BEGIN RECORDS SUPPLIED

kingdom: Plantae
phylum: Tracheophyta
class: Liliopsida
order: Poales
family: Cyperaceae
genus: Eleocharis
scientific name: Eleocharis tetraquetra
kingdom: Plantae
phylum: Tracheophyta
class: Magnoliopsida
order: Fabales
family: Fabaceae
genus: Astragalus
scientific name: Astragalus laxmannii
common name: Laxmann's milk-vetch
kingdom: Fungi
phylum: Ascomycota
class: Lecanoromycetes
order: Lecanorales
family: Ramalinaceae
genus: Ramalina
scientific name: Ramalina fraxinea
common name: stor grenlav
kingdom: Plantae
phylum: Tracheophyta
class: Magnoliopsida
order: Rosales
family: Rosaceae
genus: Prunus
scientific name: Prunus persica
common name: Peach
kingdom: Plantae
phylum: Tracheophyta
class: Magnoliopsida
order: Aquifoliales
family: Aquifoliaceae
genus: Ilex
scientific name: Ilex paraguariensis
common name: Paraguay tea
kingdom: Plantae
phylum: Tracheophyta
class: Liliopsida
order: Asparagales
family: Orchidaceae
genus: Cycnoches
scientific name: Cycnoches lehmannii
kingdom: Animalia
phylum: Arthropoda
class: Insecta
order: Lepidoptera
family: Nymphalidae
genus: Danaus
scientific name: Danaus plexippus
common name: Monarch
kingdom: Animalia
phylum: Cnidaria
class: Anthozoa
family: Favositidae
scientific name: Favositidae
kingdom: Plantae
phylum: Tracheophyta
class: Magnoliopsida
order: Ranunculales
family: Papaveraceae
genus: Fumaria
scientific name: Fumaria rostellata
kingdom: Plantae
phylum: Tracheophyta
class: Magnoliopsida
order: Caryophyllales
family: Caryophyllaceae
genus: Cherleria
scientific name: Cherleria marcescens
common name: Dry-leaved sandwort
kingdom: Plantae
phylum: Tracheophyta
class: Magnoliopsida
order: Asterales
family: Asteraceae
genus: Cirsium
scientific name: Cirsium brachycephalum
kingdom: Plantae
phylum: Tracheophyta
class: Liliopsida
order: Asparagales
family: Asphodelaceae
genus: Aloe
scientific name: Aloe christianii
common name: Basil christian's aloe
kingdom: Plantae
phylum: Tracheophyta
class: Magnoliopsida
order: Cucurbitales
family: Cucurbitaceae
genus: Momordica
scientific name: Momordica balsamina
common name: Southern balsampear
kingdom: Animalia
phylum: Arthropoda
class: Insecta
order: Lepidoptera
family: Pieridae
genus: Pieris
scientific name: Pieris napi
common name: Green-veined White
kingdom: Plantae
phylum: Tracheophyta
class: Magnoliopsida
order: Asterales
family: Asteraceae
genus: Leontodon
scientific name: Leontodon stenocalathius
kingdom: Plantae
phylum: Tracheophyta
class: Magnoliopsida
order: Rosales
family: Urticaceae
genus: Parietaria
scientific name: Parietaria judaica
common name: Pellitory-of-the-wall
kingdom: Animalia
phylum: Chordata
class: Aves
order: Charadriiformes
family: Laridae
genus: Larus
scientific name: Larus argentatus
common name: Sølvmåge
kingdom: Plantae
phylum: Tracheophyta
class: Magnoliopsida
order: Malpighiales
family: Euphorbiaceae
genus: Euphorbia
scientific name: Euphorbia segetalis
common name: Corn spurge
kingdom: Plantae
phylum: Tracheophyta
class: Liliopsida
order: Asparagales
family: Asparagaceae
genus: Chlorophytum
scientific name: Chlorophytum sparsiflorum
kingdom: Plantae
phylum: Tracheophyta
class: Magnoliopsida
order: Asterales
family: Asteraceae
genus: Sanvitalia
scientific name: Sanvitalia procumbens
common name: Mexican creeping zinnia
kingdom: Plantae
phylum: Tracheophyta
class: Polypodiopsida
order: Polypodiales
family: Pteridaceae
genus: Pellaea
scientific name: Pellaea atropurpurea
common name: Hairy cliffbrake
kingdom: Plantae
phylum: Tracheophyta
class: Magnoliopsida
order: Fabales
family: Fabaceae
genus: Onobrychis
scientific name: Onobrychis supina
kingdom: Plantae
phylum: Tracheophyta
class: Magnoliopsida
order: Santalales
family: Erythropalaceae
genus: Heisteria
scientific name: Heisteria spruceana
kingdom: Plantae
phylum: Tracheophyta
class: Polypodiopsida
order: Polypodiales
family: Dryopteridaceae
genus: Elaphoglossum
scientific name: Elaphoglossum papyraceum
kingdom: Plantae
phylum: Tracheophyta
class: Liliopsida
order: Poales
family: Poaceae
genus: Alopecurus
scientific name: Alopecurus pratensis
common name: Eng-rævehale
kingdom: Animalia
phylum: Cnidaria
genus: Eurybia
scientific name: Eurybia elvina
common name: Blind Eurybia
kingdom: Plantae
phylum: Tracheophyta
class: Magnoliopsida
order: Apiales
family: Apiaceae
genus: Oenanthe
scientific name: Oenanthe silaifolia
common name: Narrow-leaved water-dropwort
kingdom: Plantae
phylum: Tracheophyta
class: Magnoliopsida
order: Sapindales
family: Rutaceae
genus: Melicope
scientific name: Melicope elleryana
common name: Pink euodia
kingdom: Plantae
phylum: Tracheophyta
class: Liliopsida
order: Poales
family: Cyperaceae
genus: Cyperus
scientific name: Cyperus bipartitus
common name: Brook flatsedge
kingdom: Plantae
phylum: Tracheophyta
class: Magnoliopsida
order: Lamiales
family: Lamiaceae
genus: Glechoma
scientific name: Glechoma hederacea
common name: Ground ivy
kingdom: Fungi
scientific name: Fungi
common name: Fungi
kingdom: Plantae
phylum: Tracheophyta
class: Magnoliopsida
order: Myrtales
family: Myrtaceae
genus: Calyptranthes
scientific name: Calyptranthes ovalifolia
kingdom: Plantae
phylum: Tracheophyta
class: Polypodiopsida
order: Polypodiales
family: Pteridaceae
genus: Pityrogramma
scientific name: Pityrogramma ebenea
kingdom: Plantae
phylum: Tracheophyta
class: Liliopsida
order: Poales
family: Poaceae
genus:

END RECORDS SUPPLIED

◆ **WORK TO COMPLETE**
Rewrite all the lines in the records above, changing "scientific name" to "taxon name" and keeping everything else unchanged.

◆ **SOLVED EXERCISE**
kingdom: Plantae
phylum: Tracheophyta
class: Liliopsida
order: Poales
family: Cyperaceae
genus: Eleocharis
taxon name: Eleocharis tetraquetra
kingdom: Plantae
phylum: Tracheophyta
class: Magnoliopsida
order: Fabales
family: Fabaceae
genus: Astragalus
taxon name: Astragalus laxmannii
common name: Laxmann's milk-vetch
kingdom: Fungi
phylum: Ascomycota
class: Lecanoromycetes
order: Lecanorales
family: Ramalinaceae
genus: Ramalina
taxon name: Ramalina fraxinea
common name: stor grenlav
kingdom: Plantae
phylum: Tracheophyta
class: Magnoliopsida
order: Rosales
family: Rosaceae
genus: Prunus
taxon name: Prunus persica
common name: Peach
kingdom: Plantae
phylum: Tracheophyta
class: Magnoliopsida
order: Aquifoliales
family: Aquifoliaceae
genus: Ilex
taxon name: Ilex paraguariensis
common name: Paraguay tea
kingdom: Plantae
phylum: Tracheophyta
class: Liliopsida
order: Asparagales
family: Orchidaceae
genus: Cycnoches
taxon name: Cycnoches lehmannii
kingdom: Animalia
phylum: Arthropoda
class: Insecta
order: Lepidoptera
family: Nymphalidae
genus: Danaus
taxon name: Danaus plexippus
common name: Monarch
kingdom: Animalia
phylum: Cnidaria
class: Anthozoa
family: Favositidae
taxon name: Favositidae
kingdom: Plantae
phylum: Tracheophyta
class: Magnoliopsida
order: Ranunculales
family: Papaveraceae
genus: Fumaria
taxon name: Fumaria rostellata
kingdom: Plantae
phylum: Tracheophyta
class: Magnoliopsida
order: Caryophyllales
family: Caryophyllaceae
genus: Cherleria
taxon name: Cherleria marcescens
common name: Dry-leaved sandwort
kingdom: Plantae
phylum: Tracheophyta
class: Magnoliopsida
order: Asterales
family: Asteraceae
genus: Cirsium
taxon name: Cirsium brachycephalum
kingdom: Plantae
phylum: Tracheophyta
class: Liliopsida
order: Asparagales
family: Asphodelaceae
genus: Aloe
taxon name: Aloe christianii
common name: Basil christian's aloe
kingdom: Plantae
phylum: Tracheophyta
class: Magnoliopsida
order: Cucurbitales
family: Cucurbitaceae
genus: Momordica
taxon name: Momordica balsamina
common name: Southern balsampear
kingdom: Animalia
phylum: Arthropoda
class: Insecta
order: Lepidoptera
family: Pieridae
genus: Pieris
taxon name: Pieris napi
common name: Green-veined White
kingdom: Plantae
phylum: Tracheophyta
class: Magnoliopsida
order: Asterales
family: Asteraceae
genus: Leontodon
taxon name: Leontodon stenocalathius
kingdom: Plantae
phylum: Tracheophyta
class: Magnoliopsida
order: Rosales
family: Urticaceae
genus: Parietaria
taxon name: Parietaria judaica
common name: Pellitory-of-the-wall
kingdom: Animalia
phylum: Chordata
class: Aves
order: Charadriiformes
family: Laridae
genus: Larus
taxon name: Larus argentatus
common name: Sølvmåge
kingdom: Plantae
phylum: Tracheophyta
class: Magnoliopsida
order: Malpighiales
family: Euphorbiaceae
genus: Euphorbia
taxon name: Euphorbia segetalis
common name: Corn spurge
kingdom: Plantae
phylum: Tracheophyta
class: Liliopsida
order: Asparagales
family: Asparagaceae
genus: Chlorophytum
taxon name: Chlorophytum sparsiflorum
kingdom: Plantae
phylum: Tracheophyta
class: Magnoliopsida
order: Asterales
family: Asteraceae
genus: Sanvitalia
taxon name: Sanvitalia procumbens
common name: Mexican creeping zinnia
kingdom: Plantae
phylum: Tracheophyta
class: Polypodiopsida
order: Polypodiales
family: Pteridaceae
genus: Pellaea
taxon name: Pellaea atropurpurea
common name: Hairy cliffbrake
kingdom: Plantae
phylum: Tracheophyta
class: Magnoliopsida
order: Fabales
family: Fabaceae
genus: Onobrychis
taxon name: Onobrychis supina
kingdom: Plantae
phylum: Tracheophyta
class: Magnoliopsida
order: Santalales
family: Erythropalaceae
genus: Heisteria
taxon name: Heisteria spruceana
kingdom: Plantae
phylum: Tracheophyta
class: Polypodiopsida
order: Polypodiales
family: Dryopteridaceae
genus: Elaphoglossum
taxon name: Elaphoglossum papyraceum
kingdom: Plantae
phylum: Tracheophyta
class: Liliopsida
order: Poales
family: Poaceae
genus: Alopecurus
taxon name: Alopecurus pratensis
common name: Eng-rævehale
kingdom: Animalia
phylum: Cnidaria
genus: Eurybia
taxon name: Eurybia elvina
common name: Blind Eurybia
kingdom: Plantae
phylum: Tracheophyta
class: Magnoliopsida
order: Apiales
family: Apiaceae
genus: Oenanthe
taxon name: Oenanthe silaifolia
common name: Narrow-leaved water-dropwort
kingdom: Plantae
phylum: Tracheophyta
class: Magnoliopsida
order: Sapindales
family: Rutaceae
genus: Melicope
taxon name: Melicope elleryana
common name: Pink euodia
kingdom: Plantae
phylum: Tracheophyta
class: Liliopsida
order: Poales
family: Cyperaceae
genus: Cyperus
taxon name: Cyperus bipartitus
common name: Brook flatsedge
kingdom: Plantae
phylum: Tracheophyta
class: Magnoliopsida
order: Lamiales
family: Lamiaceae
genus: Glechoma
taxon name: Glechoma hederacea
common name: Ground ivy
kingdom: Fungi
taxon name: Fungi
common name: Fungi
kingdom: Plantae
phylum: Tracheophyta
class: Magnoliopsida
order: Myrtales
family: Myrtaceae
genus: Calyptranthes
taxon name: Calyptranthes ovalifolia
kingdom: Plantae
phylum: Tracheophyta
class: Polypodiopsida
order: Polypodiales
family: Pteridaceae
genus: Pityrogramma
taxon name: Pityrogramma ebenea
kingdom: Plantae
phylum: Tracheophyta
class: Liliopsida
order: Poales
family: Poaceae
genus:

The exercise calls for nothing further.